» TASK OBJECTIVE
Please return every record exactly, with no pictures included.

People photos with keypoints

<<<<

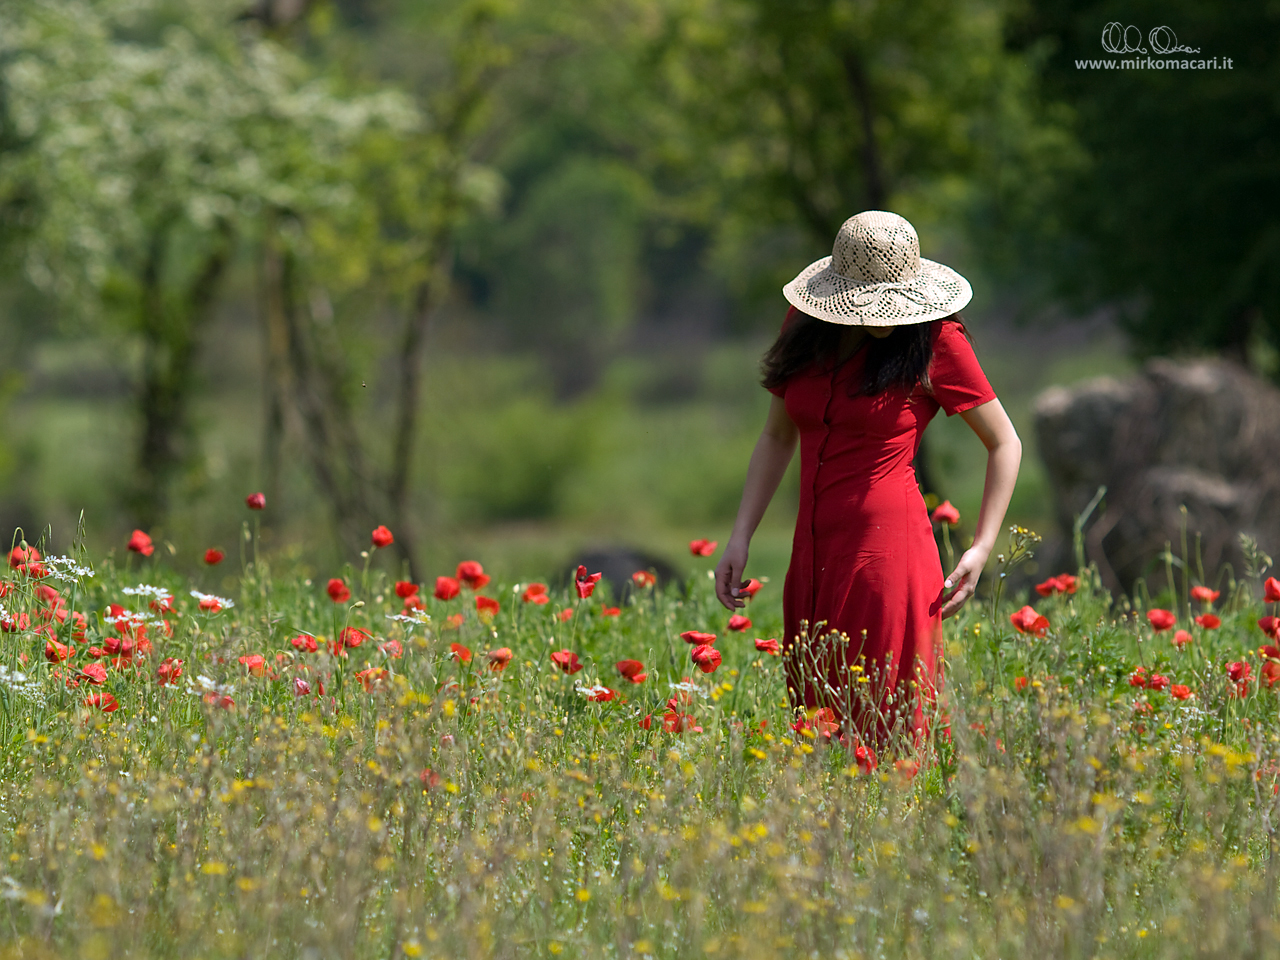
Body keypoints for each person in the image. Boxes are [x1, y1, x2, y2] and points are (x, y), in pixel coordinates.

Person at [714, 210, 1021, 750]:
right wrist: (740, 534)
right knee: (818, 725)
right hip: (810, 551)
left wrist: (981, 547)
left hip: (888, 556)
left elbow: (1004, 442)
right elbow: (777, 438)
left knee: (886, 723)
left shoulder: (936, 340)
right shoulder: (804, 330)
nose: (884, 314)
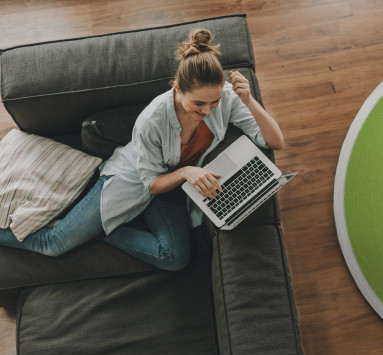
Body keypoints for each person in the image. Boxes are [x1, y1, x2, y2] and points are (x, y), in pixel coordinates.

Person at [0, 29, 284, 271]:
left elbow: (274, 141)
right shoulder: (153, 119)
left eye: (214, 103)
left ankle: (96, 234)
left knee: (174, 258)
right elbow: (151, 183)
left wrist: (248, 100)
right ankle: (83, 229)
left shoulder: (224, 98)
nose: (208, 111)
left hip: (172, 186)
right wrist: (186, 171)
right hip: (134, 180)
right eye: (199, 104)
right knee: (54, 243)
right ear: (177, 89)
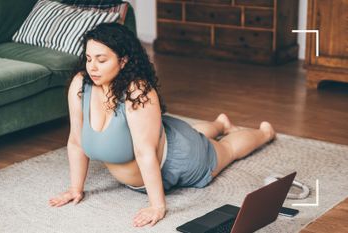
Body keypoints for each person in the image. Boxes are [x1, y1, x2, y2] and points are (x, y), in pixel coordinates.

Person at [49, 22, 276, 227]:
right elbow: (77, 141)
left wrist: (157, 205)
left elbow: (145, 152)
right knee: (192, 134)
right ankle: (219, 123)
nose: (92, 67)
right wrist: (75, 188)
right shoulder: (81, 84)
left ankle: (264, 133)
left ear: (123, 60)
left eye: (101, 60)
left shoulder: (137, 91)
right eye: (89, 59)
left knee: (227, 150)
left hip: (180, 157)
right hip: (162, 136)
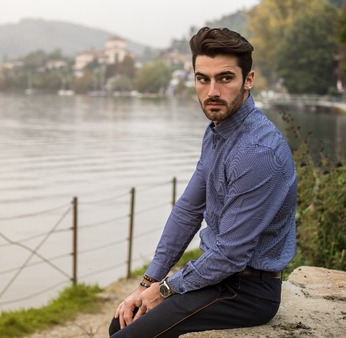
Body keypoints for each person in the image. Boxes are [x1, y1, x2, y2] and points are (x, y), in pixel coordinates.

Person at [108, 27, 297, 338]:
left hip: (247, 291)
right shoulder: (217, 132)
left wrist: (164, 290)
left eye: (225, 78)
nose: (212, 91)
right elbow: (187, 211)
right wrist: (148, 281)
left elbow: (230, 254)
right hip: (218, 278)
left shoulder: (258, 151)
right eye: (202, 79)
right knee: (122, 320)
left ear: (248, 80)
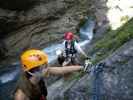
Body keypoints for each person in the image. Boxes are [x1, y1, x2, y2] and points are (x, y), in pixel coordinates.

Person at [14, 49, 91, 100]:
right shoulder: (21, 95)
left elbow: (62, 70)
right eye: (44, 66)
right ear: (33, 71)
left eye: (46, 65)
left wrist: (82, 67)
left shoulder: (40, 74)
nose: (48, 68)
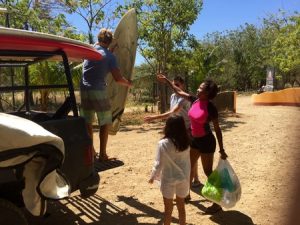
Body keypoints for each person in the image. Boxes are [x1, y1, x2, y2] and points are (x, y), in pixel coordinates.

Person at [157, 73, 228, 214]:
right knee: (187, 168)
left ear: (207, 93)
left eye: (201, 88)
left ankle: (218, 202)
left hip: (207, 142)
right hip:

>>>>

» RESULT OF THIS TASK
Body keypoints for each person in the image. Boxes are [x1, y1, x2, y2] and points are (x, y), in pixel coordinates.

Person at [714, 210, 1021, 750]:
right wrist: (740, 534)
right knee: (818, 725)
right hip: (810, 551)
left wrist: (981, 547)
left hip: (888, 556)
left elbow: (1004, 442)
right elbow: (777, 438)
left knee: (886, 723)
left shoulder: (936, 340)
right shoulder: (804, 330)
nose: (884, 314)
Body keypoints for each person in the image. Boxes are [x1, y1, x2, y2] and points are (x, y), in pixel coordinates.

Person at [0, 29, 284, 271]:
left elbow: (274, 141)
right shoulder: (153, 119)
left eye: (214, 103)
left ankle: (96, 234)
left knee: (174, 258)
right elbow: (151, 183)
left wrist: (248, 100)
right ankle: (83, 229)
left shoulder: (224, 98)
nose: (208, 111)
left hip: (172, 186)
right wrist: (186, 171)
right hip: (134, 180)
right eye: (199, 104)
right knee: (54, 243)
right ear: (177, 89)
Body keypoints for each person in the image. Boxes are [x1, y1, x2, y2] and points are (x, y), in pixel coordinates.

Person at [49, 22, 276, 227]:
right elbow: (77, 141)
left wrist: (157, 205)
left elbow: (145, 152)
right knee: (192, 134)
right ankle: (219, 123)
nose: (92, 67)
right wrist: (75, 188)
right shoulder: (81, 84)
left ankle: (264, 133)
left ear: (123, 60)
left eye: (101, 60)
left shoulder: (137, 91)
right eye: (89, 59)
left knee: (227, 150)
left hip: (180, 157)
right hip: (162, 136)
Body keypoints for each person in the image. Boxes are [x1, y1, x2, y2] and points are (x, y), in pixel coordinates.

Person at [108, 27, 297, 338]:
left hip: (247, 291)
right shoulder: (217, 132)
left wrist: (164, 290)
left eye: (225, 78)
nose: (212, 91)
right elbow: (187, 211)
right wrist: (148, 281)
left elbow: (230, 254)
right hip: (218, 278)
left shoulder: (258, 151)
right eye: (202, 79)
right knee: (122, 320)
left ear: (248, 80)
Body keypoints for each person in the image. Boxes are [x1, y1, x2, y2] and points are (x, y), in pixel coordinates.

Person at [14, 49, 91, 100]:
right shoulder: (21, 95)
left elbow: (62, 70)
right eye: (44, 66)
right ear: (33, 71)
left eye: (46, 65)
left wrist: (82, 67)
left shoulder: (40, 74)
nose: (48, 68)
Body keypoints for each person in the image. Boxes are [x1, y1, x2, y2] and points are (x, y), in pixel coordinates.

Person at [157, 73, 228, 214]:
right knee: (187, 168)
left ear: (207, 93)
left eye: (201, 88)
left ankle: (218, 202)
left hip: (207, 142)
right hip:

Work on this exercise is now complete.